— REQUIRED ACTION —
From the first line to the last, reproduce the records exactly as they appear below.

□ □ □ □ □

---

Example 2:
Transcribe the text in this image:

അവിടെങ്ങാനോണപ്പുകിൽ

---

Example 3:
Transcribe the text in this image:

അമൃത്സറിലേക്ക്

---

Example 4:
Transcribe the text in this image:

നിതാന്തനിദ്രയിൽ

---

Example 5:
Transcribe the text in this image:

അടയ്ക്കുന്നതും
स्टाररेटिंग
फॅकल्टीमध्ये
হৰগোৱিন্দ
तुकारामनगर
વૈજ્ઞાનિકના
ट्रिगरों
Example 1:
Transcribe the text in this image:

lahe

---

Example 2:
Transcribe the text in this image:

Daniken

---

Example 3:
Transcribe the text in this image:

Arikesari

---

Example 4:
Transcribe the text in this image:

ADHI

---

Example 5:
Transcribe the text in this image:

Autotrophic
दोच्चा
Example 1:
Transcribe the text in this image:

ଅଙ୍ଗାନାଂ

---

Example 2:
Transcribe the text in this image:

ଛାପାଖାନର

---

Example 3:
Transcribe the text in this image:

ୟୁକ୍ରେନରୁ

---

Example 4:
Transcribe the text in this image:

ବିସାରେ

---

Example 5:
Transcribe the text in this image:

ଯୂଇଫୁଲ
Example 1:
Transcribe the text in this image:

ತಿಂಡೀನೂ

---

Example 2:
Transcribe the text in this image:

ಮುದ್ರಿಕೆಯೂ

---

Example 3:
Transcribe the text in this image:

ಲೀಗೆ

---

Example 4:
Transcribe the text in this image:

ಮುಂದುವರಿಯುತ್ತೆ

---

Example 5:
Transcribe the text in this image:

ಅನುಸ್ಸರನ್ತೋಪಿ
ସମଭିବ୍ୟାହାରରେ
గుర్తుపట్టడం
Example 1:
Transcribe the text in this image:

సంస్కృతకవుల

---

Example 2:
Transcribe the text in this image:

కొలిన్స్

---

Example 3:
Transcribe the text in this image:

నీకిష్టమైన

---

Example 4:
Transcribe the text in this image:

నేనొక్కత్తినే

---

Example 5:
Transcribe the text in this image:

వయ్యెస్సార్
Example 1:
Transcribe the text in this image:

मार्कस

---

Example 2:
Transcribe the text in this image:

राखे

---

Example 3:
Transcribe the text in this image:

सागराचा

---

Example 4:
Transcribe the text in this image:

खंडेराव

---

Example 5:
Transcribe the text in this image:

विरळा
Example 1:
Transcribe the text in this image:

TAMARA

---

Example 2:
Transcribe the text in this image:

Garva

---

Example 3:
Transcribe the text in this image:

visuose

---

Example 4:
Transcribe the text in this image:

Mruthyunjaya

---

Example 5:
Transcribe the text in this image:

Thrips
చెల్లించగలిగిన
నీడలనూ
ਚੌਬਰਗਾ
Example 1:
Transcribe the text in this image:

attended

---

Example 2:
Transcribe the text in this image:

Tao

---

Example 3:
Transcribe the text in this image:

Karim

□ □ □ □ □

— EXERCISE ANSWER —
---

Example 2:
Transcribe the text in this image:

അവിടെങ്ങാനോണപ്പുകിൽ

---

Example 3:
Transcribe the text in this image:

അമൃത്സറിലേക്ക്

---

Example 4:
Transcribe the text in this image:

നിതാന്തനിദ്രയിൽ

---

Example 5:
Transcribe the text in this image:

അടയ്ക്കുന്നതും
स्टाररेटिंग
फॅकल्टीमध्ये
হৰগোৱিন্দ
तुकारामनगर
વૈજ્ઞાનિકના
ट्रिगरों
Example 1:
Transcribe the text in this image:

lahe

---

Example 2:
Transcribe the text in this image:

Daniken

---

Example 3:
Transcribe the text in this image:

Arikesari

---

Example 4:
Transcribe the text in this image:

ADHI

---

Example 5:
Transcribe the text in this image:

Autotrophic
दोच्चा
Example 1:
Transcribe the text in this image:

ଅଙ୍ଗାନାଂ

---

Example 2:
Transcribe the text in this image:

ଛାପାଖାନର

---

Example 3:
Transcribe the text in this image:

ୟୁକ୍ରେନରୁ

---

Example 4:
Transcribe the text in this image:

ବିସାରେ

---

Example 5:
Transcribe the text in this image:

ଯୂଇଫୁଲ
Example 1:
Transcribe the text in this image:

ತಿಂಡೀನೂ

---

Example 2:
Transcribe the text in this image:

ಮುದ್ರಿಕೆಯೂ

---

Example 3:
Transcribe the text in this image:

ಲೀಗೆ

---

Example 4:
Transcribe the text in this image:

ಮುಂದುವರಿಯುತ್ತೆ

---

Example 5:
Transcribe the text in this image:

ಅನುಸ್ಸರನ್ತೋಪಿ
ସମଭିବ୍ୟାହାରରେ
గుర్తుపట్టడం
Example 1:
Transcribe the text in this image:

సంస్కృతకవుల

---

Example 2:
Transcribe the text in this image:

కొలిన్స్

---

Example 3:
Transcribe the text in this image:

నీకిష్టమైన

---

Example 4:
Transcribe the text in this image:

నేనొక్కత్తినే

---

Example 5:
Transcribe the text in this image:

వయ్యెస్సార్
Example 1:
Transcribe the text in this image:

मार्कस

---

Example 2:
Transcribe the text in this image:

राखे

---

Example 3:
Transcribe the text in this image:

सागराचा

---

Example 4:
Transcribe the text in this image:

खंडेराव

---

Example 5:
Transcribe the text in this image:

विरळा
Example 1:
Transcribe the text in this image:

TAMARA

---

Example 2:
Transcribe the text in this image:

Garva

---

Example 3:
Transcribe the text in this image:

visuose

---

Example 4:
Transcribe the text in this image:

Mruthyunjaya

---

Example 5:
Transcribe the text in this image:

Thrips
చెల్లించగలిగిన
నీడలనూ
ਚੌਬਰਗਾ
Example 1:
Transcribe the text in this image:

attended

---

Example 2:
Transcribe the text in this image:

Tao

---

Example 3:
Transcribe the text in this image:

Karim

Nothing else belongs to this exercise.